* TEXT PASSAGE:
=======

Rwandan opposition leader Victoire Ingabire must get a prompt and fair appeal after being convicted in a trial that fell short of international standards, Amnesty International said today.
Ingabire, President of the United Democratic Forces (FDU-Inkingi), was sentenced to eight years in prison on Tuesday.
“The trial was marred by the court’s failure to ensure that evidence was properly tested, combined with the prosecution’s disregard for due process in some instances,” said Sarah Jackson, Amnesty International’s Acting Deputy Africa Director.
“Victoire Ingabire must be afforded a prompt and fair appeal.”
The initial charges in the indictment against Ingabire fell into two broad categories – speech-related charges and terrorism-related charges. The speech-related charges, which were brought against Ingabire on the basis of the expression of her political views, should not have been brought before a court in the first place.
Ingabire was today convicted of two updated charges and acquitted of four others. Amnesty International is waiting for confirmation of the precise charges and the applicable laws under which she was tried.
Ingabire was arrested in April 2010, shortly after her return to Rwanda following 16 years in exile. She had hoped to register FDU-Inkingi to stand in the August 2010 presidential elections.
The open trial was well attended by human rights activists, journalists and diplomats.
Despite international scrutiny, the trial was marred by various violations of due process including: non-disclosure of potentially exculpatory evidence that could have assisted Ingabire’s defence, witness intimidation and interference with the right to remain silent after her notes were seized.
The initial terrorism-related charges in the indictment were based, in part, on the testimony of four men tried alongside Ingabire. The men all pleaded guilty and testified against her.
Major Vital Uwumuremyi, Lieutenant Colonel Tharcisse Nditurende, Lieutenant Colonel Noel Habyaremye, and Captain Jean Marie Vianney Karuta confessed to past involvement with the Democratic Forces for the Liberation of Rwanda (FDLR), an armed opposition group in the neighbouring Democratic Republic of Congo (DRC).
The prosecution alleged that Ingabire worked with the co-accused men to try to form an armed opposition group, the Coalition of Defence Forces (CDF). The co-accused said that she held meetings with them in the DRC and Republic of Congo. They also alleged that Ingabire transferred money to them by Western Union through third parties.

=======

* ENTRIES SHOWN:
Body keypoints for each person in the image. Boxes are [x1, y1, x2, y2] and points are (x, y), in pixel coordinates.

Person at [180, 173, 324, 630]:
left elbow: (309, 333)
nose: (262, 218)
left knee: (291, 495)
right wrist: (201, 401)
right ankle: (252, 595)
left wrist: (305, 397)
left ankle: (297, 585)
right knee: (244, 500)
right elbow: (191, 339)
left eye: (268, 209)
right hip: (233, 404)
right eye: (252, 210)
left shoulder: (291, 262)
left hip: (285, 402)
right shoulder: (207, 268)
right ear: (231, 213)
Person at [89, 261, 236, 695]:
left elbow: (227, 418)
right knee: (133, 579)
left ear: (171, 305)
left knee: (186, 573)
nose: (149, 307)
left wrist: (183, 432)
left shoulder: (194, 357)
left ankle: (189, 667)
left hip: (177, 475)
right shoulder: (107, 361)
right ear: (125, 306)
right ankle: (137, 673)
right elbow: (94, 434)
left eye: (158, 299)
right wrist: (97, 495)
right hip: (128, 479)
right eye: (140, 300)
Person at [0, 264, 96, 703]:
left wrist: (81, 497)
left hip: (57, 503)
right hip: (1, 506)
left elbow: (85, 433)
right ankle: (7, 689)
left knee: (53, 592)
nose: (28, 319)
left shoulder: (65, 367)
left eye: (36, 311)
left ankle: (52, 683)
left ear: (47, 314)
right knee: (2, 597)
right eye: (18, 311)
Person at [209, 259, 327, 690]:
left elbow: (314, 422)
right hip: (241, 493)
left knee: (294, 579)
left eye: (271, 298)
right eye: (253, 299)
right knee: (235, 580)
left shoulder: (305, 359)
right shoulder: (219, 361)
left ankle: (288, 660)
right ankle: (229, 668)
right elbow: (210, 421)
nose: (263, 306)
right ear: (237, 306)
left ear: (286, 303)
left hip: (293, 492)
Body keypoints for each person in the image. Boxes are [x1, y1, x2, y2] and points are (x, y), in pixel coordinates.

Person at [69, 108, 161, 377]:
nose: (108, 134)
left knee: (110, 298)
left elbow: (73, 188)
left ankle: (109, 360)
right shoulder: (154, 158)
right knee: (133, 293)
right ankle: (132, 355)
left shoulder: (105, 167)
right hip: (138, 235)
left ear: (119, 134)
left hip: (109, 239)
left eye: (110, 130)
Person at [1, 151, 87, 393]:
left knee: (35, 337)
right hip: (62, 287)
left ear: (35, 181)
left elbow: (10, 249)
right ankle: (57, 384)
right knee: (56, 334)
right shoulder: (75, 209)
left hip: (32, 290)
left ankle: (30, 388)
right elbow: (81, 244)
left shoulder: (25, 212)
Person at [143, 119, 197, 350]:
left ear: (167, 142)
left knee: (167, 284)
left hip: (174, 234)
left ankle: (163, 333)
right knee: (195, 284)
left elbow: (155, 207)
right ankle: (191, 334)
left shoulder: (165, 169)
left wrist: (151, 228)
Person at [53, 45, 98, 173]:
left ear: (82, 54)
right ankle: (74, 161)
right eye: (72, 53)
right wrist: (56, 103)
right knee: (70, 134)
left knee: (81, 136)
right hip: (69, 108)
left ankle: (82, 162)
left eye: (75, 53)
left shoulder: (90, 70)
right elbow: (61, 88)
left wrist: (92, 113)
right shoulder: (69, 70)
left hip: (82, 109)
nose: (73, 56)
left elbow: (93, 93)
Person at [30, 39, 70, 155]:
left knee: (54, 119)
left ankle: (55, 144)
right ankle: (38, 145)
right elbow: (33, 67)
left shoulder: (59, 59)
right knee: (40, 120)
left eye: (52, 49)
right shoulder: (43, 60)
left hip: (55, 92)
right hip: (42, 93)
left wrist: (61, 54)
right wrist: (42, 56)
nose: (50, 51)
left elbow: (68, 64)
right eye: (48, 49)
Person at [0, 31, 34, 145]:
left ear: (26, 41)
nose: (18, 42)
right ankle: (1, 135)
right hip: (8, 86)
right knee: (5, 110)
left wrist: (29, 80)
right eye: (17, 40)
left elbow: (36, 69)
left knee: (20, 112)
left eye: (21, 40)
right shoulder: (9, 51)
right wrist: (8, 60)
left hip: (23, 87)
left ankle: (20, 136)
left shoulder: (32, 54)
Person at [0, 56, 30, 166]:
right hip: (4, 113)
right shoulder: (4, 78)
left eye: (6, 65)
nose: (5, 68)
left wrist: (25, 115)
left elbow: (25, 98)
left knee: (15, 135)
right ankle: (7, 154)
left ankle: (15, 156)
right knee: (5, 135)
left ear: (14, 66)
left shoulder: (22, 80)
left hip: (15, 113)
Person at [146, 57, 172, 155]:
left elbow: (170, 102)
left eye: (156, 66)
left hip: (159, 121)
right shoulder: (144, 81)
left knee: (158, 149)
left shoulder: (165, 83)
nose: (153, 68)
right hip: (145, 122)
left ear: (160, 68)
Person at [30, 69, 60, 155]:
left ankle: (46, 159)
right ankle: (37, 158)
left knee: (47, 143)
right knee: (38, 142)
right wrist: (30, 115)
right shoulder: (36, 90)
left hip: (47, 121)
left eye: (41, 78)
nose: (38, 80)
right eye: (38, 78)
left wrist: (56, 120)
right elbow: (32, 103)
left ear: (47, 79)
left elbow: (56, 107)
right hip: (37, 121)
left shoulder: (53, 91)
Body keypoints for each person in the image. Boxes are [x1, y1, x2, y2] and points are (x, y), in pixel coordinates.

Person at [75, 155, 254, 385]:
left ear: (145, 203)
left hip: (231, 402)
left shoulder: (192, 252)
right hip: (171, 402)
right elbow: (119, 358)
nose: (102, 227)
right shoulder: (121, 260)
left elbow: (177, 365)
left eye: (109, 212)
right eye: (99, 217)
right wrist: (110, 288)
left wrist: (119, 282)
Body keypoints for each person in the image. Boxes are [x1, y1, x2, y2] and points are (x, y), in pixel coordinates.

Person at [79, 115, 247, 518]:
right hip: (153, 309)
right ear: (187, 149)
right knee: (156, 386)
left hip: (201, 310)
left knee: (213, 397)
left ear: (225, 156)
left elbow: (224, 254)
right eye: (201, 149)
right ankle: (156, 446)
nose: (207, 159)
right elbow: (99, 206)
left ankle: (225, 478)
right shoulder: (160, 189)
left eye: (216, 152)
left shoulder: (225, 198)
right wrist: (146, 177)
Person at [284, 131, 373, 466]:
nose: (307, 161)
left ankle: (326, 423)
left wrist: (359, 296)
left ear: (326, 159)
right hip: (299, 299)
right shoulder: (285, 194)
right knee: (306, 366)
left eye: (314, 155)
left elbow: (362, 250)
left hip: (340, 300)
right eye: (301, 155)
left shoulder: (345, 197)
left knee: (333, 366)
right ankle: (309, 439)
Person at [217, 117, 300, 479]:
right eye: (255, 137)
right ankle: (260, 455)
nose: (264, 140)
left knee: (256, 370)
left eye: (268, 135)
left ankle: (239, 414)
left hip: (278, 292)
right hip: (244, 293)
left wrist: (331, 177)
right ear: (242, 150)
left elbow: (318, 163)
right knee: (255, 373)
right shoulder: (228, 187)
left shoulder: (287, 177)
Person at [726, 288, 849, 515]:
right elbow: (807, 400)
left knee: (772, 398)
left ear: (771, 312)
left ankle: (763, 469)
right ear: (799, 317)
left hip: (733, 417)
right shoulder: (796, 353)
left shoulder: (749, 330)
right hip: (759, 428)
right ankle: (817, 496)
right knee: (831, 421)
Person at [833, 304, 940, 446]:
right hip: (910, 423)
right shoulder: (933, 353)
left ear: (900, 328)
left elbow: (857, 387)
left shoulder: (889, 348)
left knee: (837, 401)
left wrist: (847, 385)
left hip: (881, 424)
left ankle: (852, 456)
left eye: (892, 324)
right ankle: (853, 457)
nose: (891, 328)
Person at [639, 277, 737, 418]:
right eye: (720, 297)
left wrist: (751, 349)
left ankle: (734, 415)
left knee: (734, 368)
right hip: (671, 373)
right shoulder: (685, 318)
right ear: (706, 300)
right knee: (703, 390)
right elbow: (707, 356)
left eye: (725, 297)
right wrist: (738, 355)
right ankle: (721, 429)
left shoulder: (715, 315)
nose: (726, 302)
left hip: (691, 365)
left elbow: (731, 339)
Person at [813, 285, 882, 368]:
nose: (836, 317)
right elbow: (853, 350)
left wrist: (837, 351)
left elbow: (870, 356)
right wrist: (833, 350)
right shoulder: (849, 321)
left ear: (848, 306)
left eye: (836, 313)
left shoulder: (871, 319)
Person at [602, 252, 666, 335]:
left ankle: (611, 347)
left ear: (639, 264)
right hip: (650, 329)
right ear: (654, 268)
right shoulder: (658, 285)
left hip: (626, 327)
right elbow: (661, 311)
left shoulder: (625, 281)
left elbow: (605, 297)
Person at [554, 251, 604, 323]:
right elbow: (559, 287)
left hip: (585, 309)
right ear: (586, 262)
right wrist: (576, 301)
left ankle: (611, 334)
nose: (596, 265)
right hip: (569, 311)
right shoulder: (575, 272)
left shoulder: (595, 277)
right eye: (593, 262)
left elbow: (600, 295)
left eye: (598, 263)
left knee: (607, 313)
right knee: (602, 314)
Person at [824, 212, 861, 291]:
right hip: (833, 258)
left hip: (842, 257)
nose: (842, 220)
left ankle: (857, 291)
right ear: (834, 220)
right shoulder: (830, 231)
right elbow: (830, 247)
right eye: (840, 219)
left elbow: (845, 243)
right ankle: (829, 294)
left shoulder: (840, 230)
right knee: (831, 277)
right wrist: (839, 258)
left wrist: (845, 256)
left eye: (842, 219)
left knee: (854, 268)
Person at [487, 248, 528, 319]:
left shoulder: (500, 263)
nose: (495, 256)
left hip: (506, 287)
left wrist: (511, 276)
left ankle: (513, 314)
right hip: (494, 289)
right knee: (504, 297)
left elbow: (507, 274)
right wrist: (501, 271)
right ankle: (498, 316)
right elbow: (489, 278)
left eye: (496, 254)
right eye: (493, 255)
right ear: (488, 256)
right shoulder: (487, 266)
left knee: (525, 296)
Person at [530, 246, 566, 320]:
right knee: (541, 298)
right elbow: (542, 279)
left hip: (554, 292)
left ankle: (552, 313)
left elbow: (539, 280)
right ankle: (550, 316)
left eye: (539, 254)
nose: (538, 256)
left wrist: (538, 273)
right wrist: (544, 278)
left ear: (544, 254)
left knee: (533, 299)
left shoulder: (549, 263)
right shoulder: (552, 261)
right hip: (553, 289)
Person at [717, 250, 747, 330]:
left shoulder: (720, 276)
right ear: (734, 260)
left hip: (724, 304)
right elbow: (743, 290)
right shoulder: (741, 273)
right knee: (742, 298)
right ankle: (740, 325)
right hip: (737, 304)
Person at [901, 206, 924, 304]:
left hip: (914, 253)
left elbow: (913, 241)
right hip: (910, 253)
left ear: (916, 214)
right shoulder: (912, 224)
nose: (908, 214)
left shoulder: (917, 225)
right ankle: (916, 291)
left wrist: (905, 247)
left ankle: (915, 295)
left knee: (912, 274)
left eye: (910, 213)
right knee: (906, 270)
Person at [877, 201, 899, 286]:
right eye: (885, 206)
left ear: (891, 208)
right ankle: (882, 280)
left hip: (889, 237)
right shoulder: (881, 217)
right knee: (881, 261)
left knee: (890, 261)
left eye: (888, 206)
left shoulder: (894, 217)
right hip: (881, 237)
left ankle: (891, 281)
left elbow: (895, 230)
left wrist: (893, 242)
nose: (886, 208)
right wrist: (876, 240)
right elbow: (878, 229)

=======

* ACTIVITY 1:
Answer these questions about the article on Victoire Ingabire's trial:
(a) What prison sentence did Ingabire receive?
(b) In what month and year was Ingabire arrested?
(c) What armed opposition group did the prosecution allege Ingabire worked to form with the co-accused men?
* ACTIVITY 2:
Continue the article on Victoire Ingabire's trial from the end of its last paragraph.

* RESULT 1:
(a) Eight years in prison.
(b) April 2010.
(c) The Coalition of Defence Forces (CDF).

* RESULT 2:
The court did not properly test oral evidence given by the co-accused and it prevented the defence from properly cross-examining them.
During limited questions that the court permitted the defence, it materialized that Nditurende and Habyaremye were unlawfully detained by the Rwandan military before incriminating Ingabire. They were interviewed at Camp Kami by intelligence agents without the presence of a lawyer. The court made no effort to obtain notes of these interviews which may have assisted Ingabire’s defence.
The judges prevented the defence from asking questions about detention conditions in Camp Kami, including to clarify if the co-accusers’ evidence had been coerced or induced.
A key defence witness, Lieutenant Colonel Michel Habimana, who might have shed light on events at Camp Kami, was intimidated by the prosecution. He said that he had been held there at the same time as Major Vital Uwumuremyi and that the terrorism-related accusations against Ingabire were fabricated under coercion from state security.
After testifying in court, Habimana, a former FDLR spokesperson serving a life sentence for genocide, had his prison cell searched. The prosecution submitted Habimana’s notes seized in the search, as evidence. They claim that the notes demonstrate that Ingabire’s defence lawyer improperly prepared the witness.
Ingabire withdrew from the trial after this incident, claiming that other defence witnesses could not testify in safety and that this undermined her right to a fair trial.
“If the prosecution had doubts about the credibility of a witness, they should have asked to question him,” said Jackson.
“The seizure of a witness’ notes outside of the court process sends an intimidating signal to other defence witnesses.”
Amnesty International’s observation of the Ingabire trial focused on adherence to fair trial standards. The organization does not take a position on Ingabire’s innocence or guilt on the terrorism charges.
Amnesty International appointed an independent trial monitor who was present for all but four days of the trial and compiled a detailed record of court proceedings. The organization considers that the trial fell short of complying with various fair trial standards.
The court’s failure to ensure that oral evidence of Ingabire’s co-accused was properly tested is particularly concerning given their unlawful detention by the Rwandan military. Amnesty International’s October 2012 report, Rwanda: Shrouded in Secrecy: Illegal Detention and Torture by Military Intelligence, detailed credible allegations of torture at Camp Kami. The Rwandan authorities dismissed these allegations without investigation.